Multi-modal Learning
Multimodal Learning for improving Non-English Classification tasks
We use multimodal (image + text) learning to overcome the language disparity that exists between English and non-English languages. The figure illustrates an example of a social media post that is correctly classified in English but misclassified in Spanish. Including the corresponding image leads to correct classification in Spanish as well as other non-English languages
This project was done as part of the course CS 7643 Deep Learning at Georgia Tech.
We investigated different multi-modal deep learning architectures with a focus on bridging performance gap in classification in English language vs non-English (Hindi in our study) lanugage tasks.
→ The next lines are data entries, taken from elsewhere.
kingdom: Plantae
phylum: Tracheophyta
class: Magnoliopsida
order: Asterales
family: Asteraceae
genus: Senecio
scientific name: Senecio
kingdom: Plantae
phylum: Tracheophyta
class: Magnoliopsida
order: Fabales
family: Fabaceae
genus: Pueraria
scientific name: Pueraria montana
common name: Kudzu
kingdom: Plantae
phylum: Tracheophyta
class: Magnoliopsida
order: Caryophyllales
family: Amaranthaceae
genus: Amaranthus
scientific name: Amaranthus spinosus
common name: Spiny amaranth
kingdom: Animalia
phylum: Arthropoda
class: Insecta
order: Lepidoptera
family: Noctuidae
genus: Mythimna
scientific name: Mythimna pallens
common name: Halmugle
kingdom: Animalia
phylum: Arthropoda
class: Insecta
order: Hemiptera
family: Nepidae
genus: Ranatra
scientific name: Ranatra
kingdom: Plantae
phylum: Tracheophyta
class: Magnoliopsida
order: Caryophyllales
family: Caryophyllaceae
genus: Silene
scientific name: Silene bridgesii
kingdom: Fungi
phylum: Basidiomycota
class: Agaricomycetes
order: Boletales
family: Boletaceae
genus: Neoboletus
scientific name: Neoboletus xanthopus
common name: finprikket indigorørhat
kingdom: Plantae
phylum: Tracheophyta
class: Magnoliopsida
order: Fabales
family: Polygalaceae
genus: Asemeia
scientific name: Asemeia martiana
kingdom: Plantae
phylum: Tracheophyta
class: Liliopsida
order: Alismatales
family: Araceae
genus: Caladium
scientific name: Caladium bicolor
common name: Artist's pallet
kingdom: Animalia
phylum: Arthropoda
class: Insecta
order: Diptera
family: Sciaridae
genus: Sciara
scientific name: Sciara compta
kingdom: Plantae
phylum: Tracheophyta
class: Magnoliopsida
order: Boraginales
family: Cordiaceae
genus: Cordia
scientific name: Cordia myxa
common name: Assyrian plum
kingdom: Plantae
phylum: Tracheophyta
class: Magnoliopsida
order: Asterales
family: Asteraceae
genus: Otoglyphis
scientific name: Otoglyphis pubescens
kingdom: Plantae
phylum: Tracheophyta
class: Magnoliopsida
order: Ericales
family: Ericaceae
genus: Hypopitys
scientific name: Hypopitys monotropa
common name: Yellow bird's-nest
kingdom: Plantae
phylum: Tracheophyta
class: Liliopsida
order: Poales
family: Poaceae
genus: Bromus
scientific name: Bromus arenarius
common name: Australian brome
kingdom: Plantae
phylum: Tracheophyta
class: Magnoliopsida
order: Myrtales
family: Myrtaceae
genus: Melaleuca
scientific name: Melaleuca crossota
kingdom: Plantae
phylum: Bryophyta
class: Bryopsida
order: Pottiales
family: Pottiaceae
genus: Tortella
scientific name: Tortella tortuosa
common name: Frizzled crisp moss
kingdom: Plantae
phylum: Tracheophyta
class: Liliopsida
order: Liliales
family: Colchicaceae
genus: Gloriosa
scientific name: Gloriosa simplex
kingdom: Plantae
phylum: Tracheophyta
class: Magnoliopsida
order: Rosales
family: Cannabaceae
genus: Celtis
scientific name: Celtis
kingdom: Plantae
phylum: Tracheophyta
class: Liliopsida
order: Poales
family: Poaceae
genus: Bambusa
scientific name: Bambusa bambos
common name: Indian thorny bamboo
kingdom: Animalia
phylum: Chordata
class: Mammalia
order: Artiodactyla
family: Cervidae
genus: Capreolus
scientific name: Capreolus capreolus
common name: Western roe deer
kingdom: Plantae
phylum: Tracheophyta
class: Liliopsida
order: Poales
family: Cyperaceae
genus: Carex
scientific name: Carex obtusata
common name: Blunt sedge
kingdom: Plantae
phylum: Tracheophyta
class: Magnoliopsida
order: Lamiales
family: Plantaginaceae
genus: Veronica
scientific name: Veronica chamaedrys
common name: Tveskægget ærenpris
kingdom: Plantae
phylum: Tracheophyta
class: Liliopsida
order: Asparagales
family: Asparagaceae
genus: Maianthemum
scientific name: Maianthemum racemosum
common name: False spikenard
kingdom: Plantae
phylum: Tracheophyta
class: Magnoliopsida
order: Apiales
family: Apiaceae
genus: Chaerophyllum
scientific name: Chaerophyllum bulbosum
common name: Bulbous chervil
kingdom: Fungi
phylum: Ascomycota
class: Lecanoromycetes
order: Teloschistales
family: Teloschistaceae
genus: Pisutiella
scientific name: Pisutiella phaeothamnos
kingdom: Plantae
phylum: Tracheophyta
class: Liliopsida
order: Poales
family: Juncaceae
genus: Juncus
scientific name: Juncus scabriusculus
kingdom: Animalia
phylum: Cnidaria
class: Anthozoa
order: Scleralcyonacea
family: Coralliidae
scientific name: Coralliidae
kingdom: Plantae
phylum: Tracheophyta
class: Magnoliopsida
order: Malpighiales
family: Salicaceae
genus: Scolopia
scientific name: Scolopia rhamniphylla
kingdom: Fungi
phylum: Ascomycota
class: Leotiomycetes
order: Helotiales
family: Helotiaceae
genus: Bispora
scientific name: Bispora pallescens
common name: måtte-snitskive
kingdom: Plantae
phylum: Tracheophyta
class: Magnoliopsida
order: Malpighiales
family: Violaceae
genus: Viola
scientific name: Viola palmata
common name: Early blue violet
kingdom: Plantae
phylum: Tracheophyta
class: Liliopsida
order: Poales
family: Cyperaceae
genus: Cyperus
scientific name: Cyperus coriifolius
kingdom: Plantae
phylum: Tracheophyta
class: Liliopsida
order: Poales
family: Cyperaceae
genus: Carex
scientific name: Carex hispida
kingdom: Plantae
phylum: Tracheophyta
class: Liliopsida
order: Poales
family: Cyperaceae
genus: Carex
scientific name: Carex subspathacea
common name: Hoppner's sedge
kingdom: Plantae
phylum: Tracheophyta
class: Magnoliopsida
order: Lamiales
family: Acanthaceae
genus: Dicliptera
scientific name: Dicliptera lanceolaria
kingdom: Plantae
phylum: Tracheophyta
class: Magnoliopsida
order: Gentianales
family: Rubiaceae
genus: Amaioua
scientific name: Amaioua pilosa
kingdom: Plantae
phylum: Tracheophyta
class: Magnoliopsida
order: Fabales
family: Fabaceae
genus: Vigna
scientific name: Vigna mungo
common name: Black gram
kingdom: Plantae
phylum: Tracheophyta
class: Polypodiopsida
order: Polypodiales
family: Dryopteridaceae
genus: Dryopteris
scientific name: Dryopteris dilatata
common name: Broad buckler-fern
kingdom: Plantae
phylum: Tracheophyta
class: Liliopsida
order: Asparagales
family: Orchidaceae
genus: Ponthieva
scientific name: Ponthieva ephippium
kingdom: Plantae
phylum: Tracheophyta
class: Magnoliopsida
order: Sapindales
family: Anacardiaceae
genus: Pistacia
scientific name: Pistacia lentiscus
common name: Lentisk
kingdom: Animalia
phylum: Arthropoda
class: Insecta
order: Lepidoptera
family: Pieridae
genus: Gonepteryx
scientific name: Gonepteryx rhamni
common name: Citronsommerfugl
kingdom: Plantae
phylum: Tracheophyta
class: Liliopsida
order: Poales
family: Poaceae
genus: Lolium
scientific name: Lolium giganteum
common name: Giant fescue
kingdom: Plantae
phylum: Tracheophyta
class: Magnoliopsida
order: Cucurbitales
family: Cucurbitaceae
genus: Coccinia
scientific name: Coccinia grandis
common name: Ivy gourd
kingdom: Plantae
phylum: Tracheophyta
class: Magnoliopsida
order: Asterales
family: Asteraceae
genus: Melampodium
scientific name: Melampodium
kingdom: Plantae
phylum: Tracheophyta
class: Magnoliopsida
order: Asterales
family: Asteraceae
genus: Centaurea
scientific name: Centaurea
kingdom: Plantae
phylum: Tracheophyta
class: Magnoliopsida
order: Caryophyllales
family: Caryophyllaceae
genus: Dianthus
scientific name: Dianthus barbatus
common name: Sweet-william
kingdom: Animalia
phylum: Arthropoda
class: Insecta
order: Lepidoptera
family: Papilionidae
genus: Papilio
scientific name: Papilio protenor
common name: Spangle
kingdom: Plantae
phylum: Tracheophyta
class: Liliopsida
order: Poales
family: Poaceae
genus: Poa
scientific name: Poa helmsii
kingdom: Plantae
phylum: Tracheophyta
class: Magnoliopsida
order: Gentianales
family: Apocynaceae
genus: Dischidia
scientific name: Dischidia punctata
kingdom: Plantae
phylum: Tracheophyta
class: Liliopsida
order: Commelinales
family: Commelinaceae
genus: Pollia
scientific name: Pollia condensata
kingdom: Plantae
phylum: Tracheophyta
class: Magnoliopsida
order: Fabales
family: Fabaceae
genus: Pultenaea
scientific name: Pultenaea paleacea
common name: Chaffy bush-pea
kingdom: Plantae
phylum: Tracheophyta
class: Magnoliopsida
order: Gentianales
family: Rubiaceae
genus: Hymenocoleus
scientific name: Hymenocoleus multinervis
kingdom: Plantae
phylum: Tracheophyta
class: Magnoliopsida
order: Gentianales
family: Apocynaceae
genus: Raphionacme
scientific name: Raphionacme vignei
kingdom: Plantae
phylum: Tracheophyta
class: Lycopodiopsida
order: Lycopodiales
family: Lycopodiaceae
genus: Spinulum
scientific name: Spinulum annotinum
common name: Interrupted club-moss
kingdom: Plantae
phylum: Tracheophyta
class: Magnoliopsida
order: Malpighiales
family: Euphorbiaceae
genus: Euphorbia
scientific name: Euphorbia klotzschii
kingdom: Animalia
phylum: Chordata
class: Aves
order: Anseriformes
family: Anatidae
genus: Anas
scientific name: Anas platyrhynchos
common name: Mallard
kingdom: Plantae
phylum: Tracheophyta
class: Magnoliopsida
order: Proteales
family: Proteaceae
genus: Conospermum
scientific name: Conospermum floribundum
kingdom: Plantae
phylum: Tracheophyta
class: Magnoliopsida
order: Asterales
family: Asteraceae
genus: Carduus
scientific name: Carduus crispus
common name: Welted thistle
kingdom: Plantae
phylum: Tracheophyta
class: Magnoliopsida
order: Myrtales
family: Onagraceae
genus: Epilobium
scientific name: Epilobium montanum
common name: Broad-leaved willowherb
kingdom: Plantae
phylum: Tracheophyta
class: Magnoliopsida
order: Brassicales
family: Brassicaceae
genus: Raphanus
The term multi-modal here means that we used both textual and image based inputs (modes) while training our classification model.
Our aim was to:
- Conduct a comparative analysis of different text and image networks, to understand which architectures work best.
- Understand how much images can improve the discrepancy in performance between English and non-English text classification models.
We used CrisisMMD dataset for training and testing our models.
You can read our full report in the github repository, but to be brief we:
- Trained a ResNet-18, VGG network, and Inception-V3 to compare different deep learning architectures and to compute image embeddings.
- Fine-Tuned two pre-trained BERT models, DistilmBERT (distilbert-base-multilingual-cased on HuggingFace) to classify the English text and HindiBERT for Hindi (Doiron 2020).
- Finally we implement a multimodal or fusion classifier that combines the embeddings of both text and image data to perform classification based on the joint modeling of both input modalities.